### What to work on
Between the lines holding "Zentrum der Börse. Dort, wo die sogenannten" and "最新の市場データや過去の成約事例を分析し、根拠のある家賃設", inclusive, switch "Precio" to "Costo" and write those lines out again with nothing else changed. Leave the pictures out.

### Input records
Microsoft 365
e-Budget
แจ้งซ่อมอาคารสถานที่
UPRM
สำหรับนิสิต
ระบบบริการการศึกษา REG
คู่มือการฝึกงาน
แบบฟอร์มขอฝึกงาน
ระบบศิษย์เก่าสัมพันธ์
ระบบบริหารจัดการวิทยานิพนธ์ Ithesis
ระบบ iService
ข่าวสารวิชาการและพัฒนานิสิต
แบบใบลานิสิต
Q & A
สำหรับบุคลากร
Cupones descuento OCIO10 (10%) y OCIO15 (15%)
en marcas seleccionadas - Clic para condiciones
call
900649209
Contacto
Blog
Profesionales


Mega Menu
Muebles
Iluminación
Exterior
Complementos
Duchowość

* * *

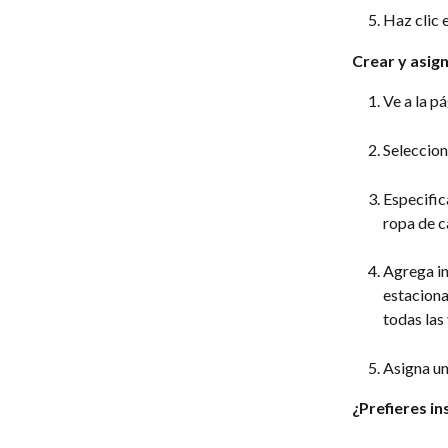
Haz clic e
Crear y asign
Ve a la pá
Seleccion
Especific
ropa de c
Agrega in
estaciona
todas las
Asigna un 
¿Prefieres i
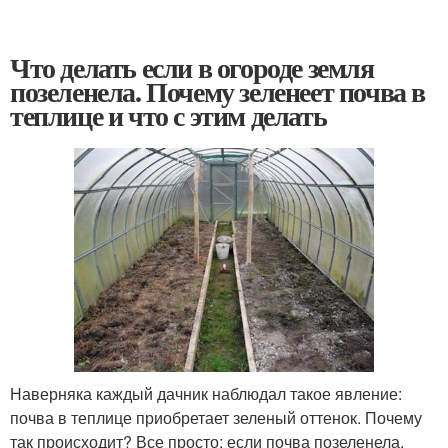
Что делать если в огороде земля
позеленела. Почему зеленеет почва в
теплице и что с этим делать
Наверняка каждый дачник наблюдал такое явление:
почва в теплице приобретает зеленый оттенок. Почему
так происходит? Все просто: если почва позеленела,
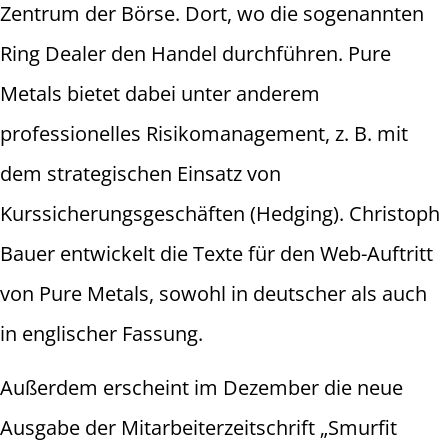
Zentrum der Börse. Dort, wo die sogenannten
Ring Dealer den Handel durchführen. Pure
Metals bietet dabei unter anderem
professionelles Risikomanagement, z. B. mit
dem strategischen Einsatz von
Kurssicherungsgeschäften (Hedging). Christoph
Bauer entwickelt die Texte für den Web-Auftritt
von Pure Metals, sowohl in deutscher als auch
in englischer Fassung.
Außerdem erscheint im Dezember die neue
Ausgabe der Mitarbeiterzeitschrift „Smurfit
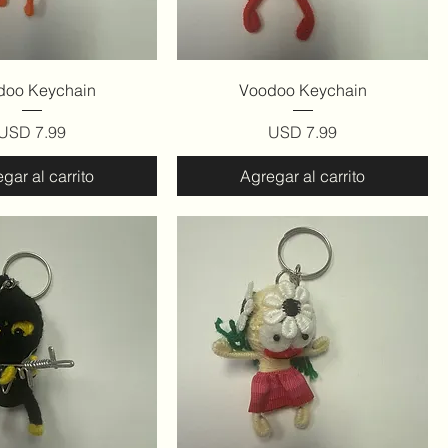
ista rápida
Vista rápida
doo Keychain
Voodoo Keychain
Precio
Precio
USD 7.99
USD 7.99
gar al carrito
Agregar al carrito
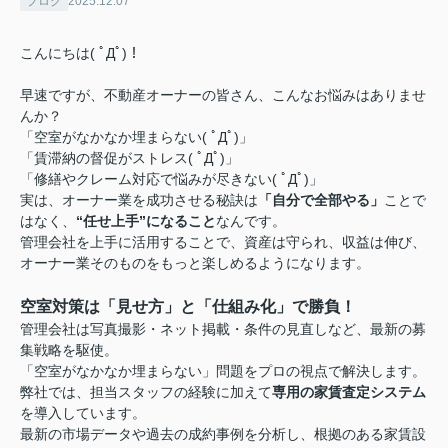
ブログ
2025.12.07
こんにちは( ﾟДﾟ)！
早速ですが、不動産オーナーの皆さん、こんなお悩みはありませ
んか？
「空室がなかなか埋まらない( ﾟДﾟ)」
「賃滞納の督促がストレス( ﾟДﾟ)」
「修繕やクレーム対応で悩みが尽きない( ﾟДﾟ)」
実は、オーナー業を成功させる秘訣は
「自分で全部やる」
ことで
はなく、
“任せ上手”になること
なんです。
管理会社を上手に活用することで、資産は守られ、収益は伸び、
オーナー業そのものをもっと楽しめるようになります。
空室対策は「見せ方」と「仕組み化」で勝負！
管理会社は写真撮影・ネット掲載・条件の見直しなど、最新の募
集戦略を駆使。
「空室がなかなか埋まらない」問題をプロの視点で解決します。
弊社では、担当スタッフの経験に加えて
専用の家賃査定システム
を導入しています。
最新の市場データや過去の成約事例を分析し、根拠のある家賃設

### Solution to this task
Zentrum der Börse. Dort, wo die sogenannten
Ring Dealer den Handel durchführen. Pure
Metals bietet dabei unter anderem
professionelles Risikomanagement, z. B. mit
dem strategischen Einsatz von
Kurssicherungsgeschäften (Hedging). Christoph
Bauer entwickelt die Texte für den Web-Auftritt
von Pure Metals, sowohl in deutscher als auch
in englischer Fassung.
Außerdem erscheint im Dezember die neue
Ausgabe der Mitarbeiterzeitschrift „Smurfit
ista rápida
Vista rápida
doo Keychain
Voodoo Keychain
Costo
Costo
USD 7.99
USD 7.99
gar al carrito
Agregar al carrito
ブログ
2025.12.07
こんにちは( ﾟДﾟ)！
早速ですが、不動産オーナーの皆さん、こんなお悩みはありませ
んか？
「空室がなかなか埋まらない( ﾟДﾟ)」
「賃滞納の督促がストレス( ﾟДﾟ)」
「修繕やクレーム対応で悩みが尽きない( ﾟДﾟ)」
実は、オーナー業を成功させる秘訣は
「自分で全部やる」
ことで
はなく、
“任せ上手”になること
なんです。
管理会社を上手に活用することで、資産は守られ、収益は伸び、
オーナー業そのものをもっと楽しめるようになります。
空室対策は「見せ方」と「仕組み化」で勝負！
管理会社は写真撮影・ネット掲載・条件の見直しなど、最新の募
集戦略を駆使。
「空室がなかなか埋まらない」問題をプロの視点で解決します。
弊社では、担当スタッフの経験に加えて
専用の家賃査定システム
を導入しています。
最新の市場データや過去の成約事例を分析し、根拠のある家賃設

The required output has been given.